The Brothers Karamazov
Fyodor Dostoevsky
1880
10


I think, on the whole, there is little that can be done. Dostoevsky gave everything he had, and more, and yet this book is nothing to society. No man, artistically bent, can accomplish anything of value. Even morally bent it is extremely unlikely. I don't understand why people shy away from technical criticism of him, if anything it makes the power of the work more inviolable. Every sentence is wonderful and yet at times there are mistakes and swayings that clearly are matters of inability. But there's so much of the world in it, so much of a brilliant leaning, incredible romanticism, and terrifying nihilistic madness.
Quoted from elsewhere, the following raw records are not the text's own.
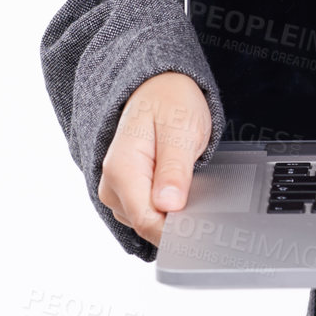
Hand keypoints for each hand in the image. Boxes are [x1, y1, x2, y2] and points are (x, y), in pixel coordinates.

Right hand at [97, 72, 211, 245]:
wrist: (158, 85)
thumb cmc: (170, 100)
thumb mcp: (180, 129)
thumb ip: (174, 169)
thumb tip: (169, 205)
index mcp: (121, 170)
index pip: (146, 221)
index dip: (176, 230)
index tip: (203, 227)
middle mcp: (112, 185)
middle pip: (147, 225)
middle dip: (177, 220)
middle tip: (204, 194)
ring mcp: (117, 190)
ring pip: (148, 222)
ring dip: (173, 212)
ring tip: (191, 181)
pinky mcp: (127, 192)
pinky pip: (148, 213)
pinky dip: (167, 207)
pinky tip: (181, 187)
He can manage infinitesimal detail and overarching purpose in every beat simultaneously. That's a version of madness: it's a grain that's moving around on the ground in the writer's brain and yet he never loses his faith. To call this work religious, and him a religious writer, is like pretending humans are dogs ("For not only is an odd man 'not always' a particular and isolated case, but, on the contrary, it sometimes happens that it is precisely he, perhaps, who bears within himself the heart of the whole, while the other people of his epoch have all for some reason been torn away from it by some kind of flooding wind"). I am curious about his interest in America too which seems at least to me to have had an interesting effect on him. I like the subtlety to the plotting, how books and parts and time are sequenced so that nothing is sentimental. It is motivating work. I enjoyed reading it and will soon read Crime and Punishment and then finish Chekhov and then Anna Karenina and if I am still alive War and Peace but hopefully I will have finished my book by then or at least I want to.